--- WORK TO COMPLETE ---
From the records below, quote word for word every line between the line containing "3. **上下文感知**：未" and the line containing "3. **促进技术创新**：", inclusive.

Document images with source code
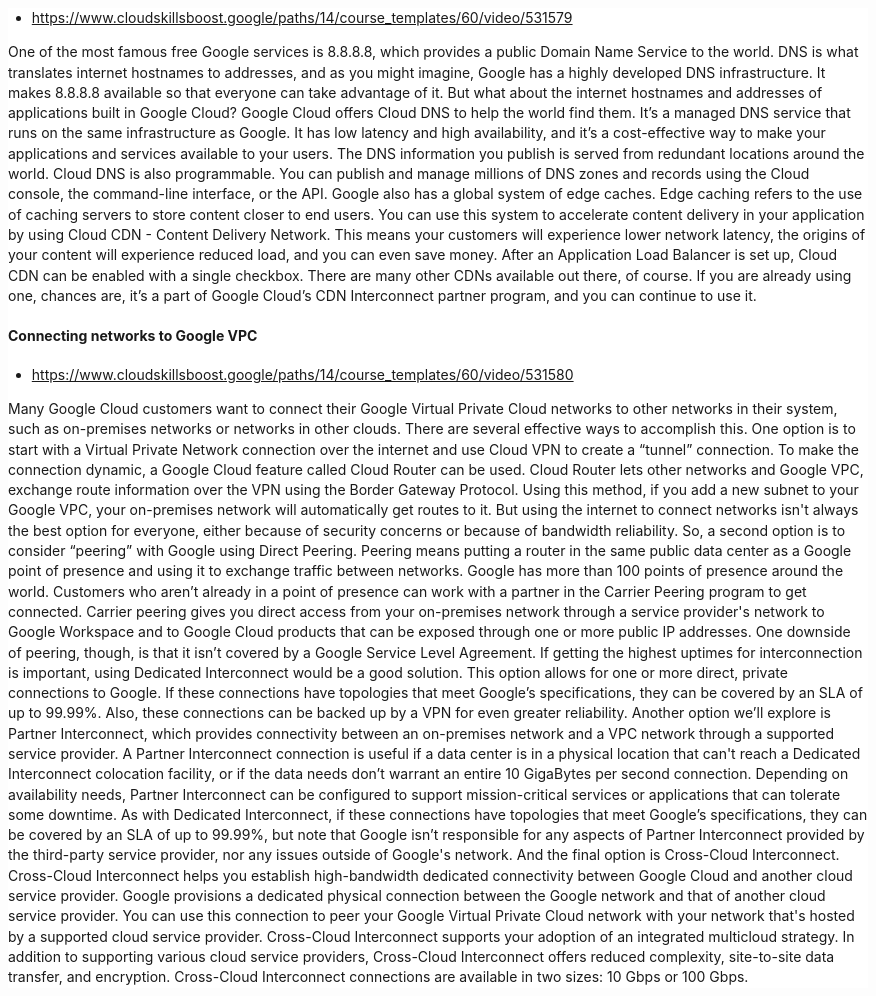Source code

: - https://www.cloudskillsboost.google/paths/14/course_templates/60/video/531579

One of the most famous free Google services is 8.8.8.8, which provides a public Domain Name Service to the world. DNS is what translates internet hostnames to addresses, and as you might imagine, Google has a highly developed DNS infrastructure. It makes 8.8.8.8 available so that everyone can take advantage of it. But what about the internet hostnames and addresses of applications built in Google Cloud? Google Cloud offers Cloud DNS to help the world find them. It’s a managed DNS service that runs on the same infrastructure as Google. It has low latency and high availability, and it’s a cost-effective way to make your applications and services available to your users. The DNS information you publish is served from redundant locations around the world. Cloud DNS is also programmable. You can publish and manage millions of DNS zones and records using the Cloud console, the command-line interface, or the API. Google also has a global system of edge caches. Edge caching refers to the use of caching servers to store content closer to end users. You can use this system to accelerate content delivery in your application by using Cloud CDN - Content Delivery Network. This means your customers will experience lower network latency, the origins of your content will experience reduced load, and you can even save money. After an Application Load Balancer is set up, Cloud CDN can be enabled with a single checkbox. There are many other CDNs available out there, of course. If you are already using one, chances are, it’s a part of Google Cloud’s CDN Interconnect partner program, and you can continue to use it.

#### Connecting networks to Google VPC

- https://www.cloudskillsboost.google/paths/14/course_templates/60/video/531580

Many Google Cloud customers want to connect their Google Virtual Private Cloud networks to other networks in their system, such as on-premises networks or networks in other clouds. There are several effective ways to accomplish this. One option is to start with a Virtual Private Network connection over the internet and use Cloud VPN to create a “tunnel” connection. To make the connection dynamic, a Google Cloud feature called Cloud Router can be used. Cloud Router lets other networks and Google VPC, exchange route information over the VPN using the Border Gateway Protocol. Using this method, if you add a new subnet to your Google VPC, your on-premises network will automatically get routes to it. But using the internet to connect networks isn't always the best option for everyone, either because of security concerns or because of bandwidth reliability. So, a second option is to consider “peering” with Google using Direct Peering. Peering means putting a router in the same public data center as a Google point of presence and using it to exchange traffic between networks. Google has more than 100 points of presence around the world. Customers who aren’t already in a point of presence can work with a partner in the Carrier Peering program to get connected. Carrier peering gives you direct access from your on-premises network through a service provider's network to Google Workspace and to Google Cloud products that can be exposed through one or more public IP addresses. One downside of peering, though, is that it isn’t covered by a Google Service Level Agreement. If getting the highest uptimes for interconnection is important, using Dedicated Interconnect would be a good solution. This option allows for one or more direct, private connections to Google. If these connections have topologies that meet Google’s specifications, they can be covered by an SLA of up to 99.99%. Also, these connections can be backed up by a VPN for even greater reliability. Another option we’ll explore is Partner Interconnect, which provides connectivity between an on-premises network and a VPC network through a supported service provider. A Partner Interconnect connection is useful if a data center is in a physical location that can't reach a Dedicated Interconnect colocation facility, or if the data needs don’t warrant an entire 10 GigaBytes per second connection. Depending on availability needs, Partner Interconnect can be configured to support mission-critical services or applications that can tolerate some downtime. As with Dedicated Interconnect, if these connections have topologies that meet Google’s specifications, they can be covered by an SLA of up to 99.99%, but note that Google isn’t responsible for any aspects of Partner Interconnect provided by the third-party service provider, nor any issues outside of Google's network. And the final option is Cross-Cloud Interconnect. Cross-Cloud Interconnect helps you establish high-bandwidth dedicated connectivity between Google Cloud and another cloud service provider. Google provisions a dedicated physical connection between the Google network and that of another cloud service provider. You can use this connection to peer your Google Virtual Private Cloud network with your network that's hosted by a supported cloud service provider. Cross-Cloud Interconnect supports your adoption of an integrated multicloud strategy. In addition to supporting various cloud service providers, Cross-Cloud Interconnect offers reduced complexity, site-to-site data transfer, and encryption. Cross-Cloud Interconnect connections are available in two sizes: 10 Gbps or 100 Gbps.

---

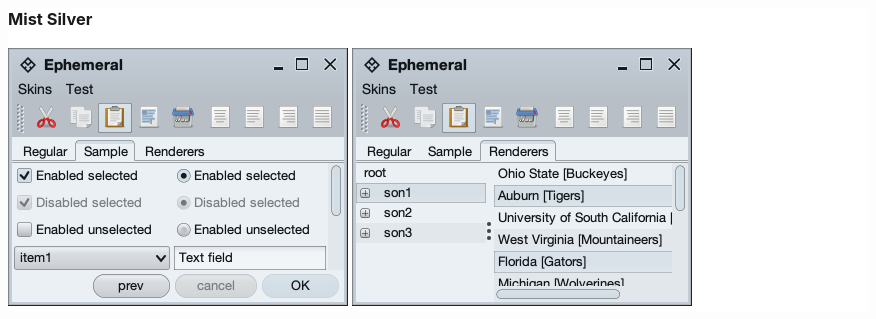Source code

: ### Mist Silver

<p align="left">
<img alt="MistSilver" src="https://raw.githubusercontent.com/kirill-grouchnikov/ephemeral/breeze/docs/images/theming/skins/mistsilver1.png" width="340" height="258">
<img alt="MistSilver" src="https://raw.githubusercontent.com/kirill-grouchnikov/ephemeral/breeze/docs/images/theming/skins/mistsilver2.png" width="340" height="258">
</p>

--

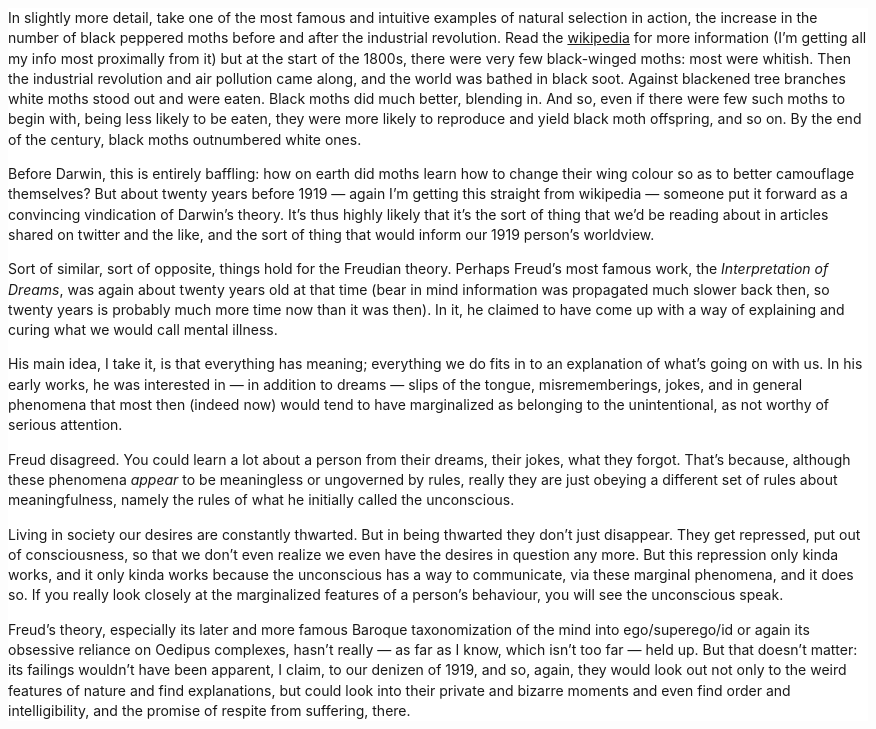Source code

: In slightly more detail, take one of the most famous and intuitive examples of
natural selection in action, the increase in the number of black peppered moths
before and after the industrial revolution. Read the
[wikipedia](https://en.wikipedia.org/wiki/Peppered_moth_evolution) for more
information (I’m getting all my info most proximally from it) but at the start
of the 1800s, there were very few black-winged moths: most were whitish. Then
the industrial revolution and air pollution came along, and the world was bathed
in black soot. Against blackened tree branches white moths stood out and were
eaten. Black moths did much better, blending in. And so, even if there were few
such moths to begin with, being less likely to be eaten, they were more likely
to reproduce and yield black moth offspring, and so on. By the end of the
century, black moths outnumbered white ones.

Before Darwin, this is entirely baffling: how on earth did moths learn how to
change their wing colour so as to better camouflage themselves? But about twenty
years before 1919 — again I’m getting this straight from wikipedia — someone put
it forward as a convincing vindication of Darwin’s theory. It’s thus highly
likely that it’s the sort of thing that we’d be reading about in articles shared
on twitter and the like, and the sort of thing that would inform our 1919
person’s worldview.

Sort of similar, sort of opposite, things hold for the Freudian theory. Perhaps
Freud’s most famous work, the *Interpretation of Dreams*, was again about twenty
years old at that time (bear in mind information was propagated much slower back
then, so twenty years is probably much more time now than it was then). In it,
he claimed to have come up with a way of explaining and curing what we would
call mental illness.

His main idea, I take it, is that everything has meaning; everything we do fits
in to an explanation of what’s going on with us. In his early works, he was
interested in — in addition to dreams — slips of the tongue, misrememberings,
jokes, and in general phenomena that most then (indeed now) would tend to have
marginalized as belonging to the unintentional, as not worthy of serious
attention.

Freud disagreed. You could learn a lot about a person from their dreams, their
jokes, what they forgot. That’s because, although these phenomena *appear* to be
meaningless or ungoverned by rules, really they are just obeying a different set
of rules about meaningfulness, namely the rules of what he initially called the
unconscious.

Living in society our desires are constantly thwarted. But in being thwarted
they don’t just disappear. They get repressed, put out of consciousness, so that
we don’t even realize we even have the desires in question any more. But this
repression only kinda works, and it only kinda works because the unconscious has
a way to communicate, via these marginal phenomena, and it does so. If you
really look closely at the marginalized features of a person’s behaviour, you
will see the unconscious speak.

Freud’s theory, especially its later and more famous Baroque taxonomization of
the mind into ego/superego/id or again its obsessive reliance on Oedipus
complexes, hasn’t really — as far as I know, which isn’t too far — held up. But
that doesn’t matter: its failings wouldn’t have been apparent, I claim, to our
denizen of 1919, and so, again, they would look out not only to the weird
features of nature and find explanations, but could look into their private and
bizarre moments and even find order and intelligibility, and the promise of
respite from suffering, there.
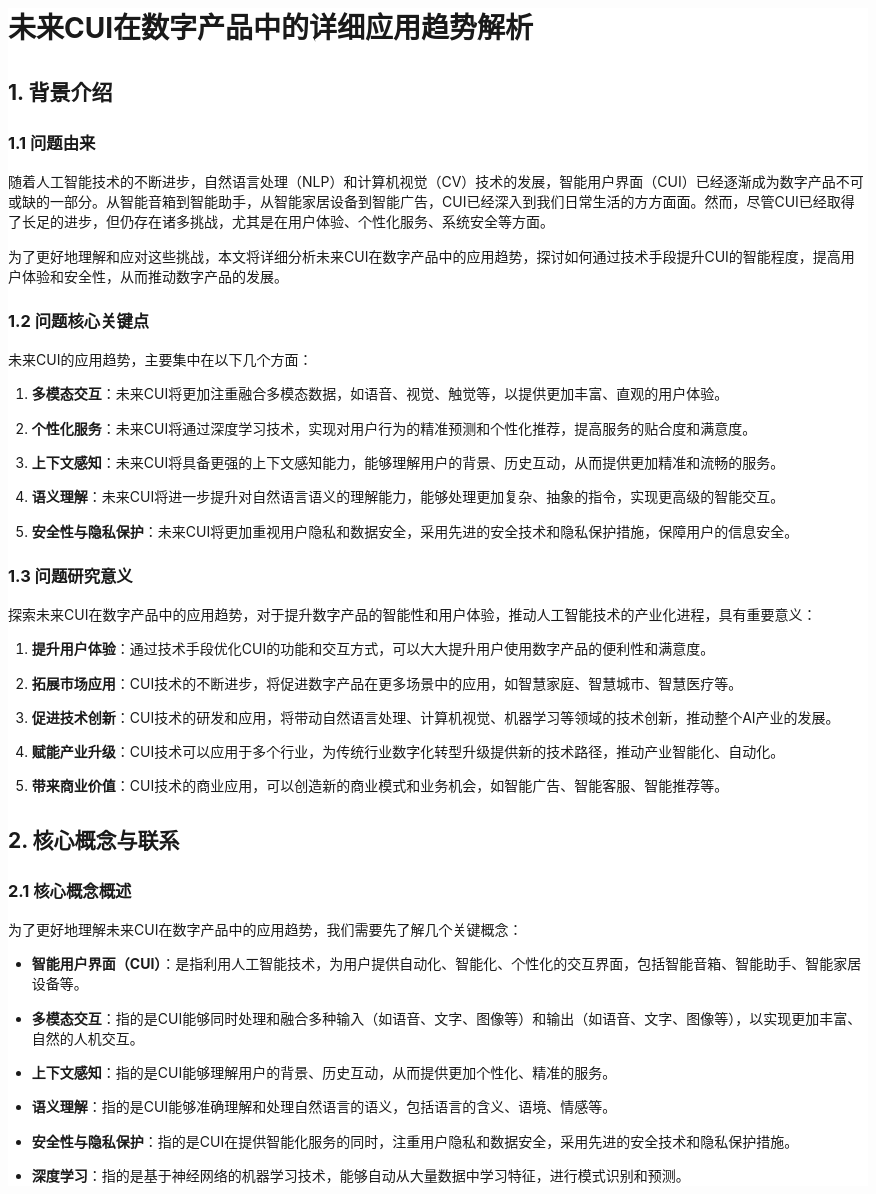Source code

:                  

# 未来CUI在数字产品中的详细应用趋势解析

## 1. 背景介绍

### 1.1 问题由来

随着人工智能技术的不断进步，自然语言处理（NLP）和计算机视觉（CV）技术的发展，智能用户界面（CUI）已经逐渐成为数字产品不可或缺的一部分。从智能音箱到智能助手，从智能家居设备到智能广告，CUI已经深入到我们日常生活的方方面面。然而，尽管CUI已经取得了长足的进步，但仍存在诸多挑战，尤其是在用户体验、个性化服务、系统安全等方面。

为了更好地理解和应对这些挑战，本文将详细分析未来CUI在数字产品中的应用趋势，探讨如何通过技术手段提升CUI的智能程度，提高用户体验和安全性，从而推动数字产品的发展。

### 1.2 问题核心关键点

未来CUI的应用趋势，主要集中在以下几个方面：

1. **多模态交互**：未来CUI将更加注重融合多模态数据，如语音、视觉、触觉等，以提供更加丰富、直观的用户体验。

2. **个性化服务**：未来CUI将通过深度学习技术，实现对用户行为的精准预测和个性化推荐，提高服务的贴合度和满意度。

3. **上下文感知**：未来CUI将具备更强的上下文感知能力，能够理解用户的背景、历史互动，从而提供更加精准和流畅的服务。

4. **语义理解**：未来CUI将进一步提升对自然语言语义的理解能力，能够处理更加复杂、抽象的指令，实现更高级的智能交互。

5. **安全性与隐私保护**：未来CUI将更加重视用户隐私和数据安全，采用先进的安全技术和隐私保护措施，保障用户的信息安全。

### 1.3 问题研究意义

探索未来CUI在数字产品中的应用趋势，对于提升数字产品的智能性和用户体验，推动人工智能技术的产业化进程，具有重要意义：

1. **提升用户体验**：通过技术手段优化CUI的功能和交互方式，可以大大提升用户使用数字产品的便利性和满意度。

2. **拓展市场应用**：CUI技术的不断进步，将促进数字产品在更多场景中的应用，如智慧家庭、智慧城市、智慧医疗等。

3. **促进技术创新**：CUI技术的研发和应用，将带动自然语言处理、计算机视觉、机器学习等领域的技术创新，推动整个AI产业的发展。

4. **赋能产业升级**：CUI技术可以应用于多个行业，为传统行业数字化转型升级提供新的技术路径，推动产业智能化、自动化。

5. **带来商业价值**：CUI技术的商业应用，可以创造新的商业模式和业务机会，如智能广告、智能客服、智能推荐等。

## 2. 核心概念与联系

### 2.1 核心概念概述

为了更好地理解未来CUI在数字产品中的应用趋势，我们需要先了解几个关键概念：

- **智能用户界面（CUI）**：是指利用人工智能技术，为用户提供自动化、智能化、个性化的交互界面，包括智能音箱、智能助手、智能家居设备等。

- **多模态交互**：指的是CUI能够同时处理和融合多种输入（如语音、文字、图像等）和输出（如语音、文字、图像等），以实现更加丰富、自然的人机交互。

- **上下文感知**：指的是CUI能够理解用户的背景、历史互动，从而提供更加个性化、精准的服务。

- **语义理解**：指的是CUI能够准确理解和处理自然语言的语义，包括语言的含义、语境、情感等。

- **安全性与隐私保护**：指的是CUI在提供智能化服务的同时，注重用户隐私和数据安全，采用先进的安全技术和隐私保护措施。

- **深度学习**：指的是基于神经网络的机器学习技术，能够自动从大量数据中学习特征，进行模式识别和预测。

--- EXERCISE RESULT ---
3. **上下文感知**：未来CUI将具备更强的上下文感知能力，能够理解用户的背景、历史互动，从而提供更加精准和流畅的服务。

4. **语义理解**：未来CUI将进一步提升对自然语言语义的理解能力，能够处理更加复杂、抽象的指令，实现更高级的智能交互。

5. **安全性与隐私保护**：未来CUI将更加重视用户隐私和数据安全，采用先进的安全技术和隐私保护措施，保障用户的信息安全。

### 1.3 问题研究意义

探索未来CUI在数字产品中的应用趋势，对于提升数字产品的智能性和用户体验，推动人工智能技术的产业化进程，具有重要意义：

1. **提升用户体验**：通过技术手段优化CUI的功能和交互方式，可以大大提升用户使用数字产品的便利性和满意度。

2. **拓展市场应用**：CUI技术的不断进步，将促进数字产品在更多场景中的应用，如智慧家庭、智慧城市、智慧医疗等。

3. **促进技术创新**：CUI技术的研发和应用，将带动自然语言处理、计算机视觉、机器学习等领域的技术创新，推动整个AI产业的发展。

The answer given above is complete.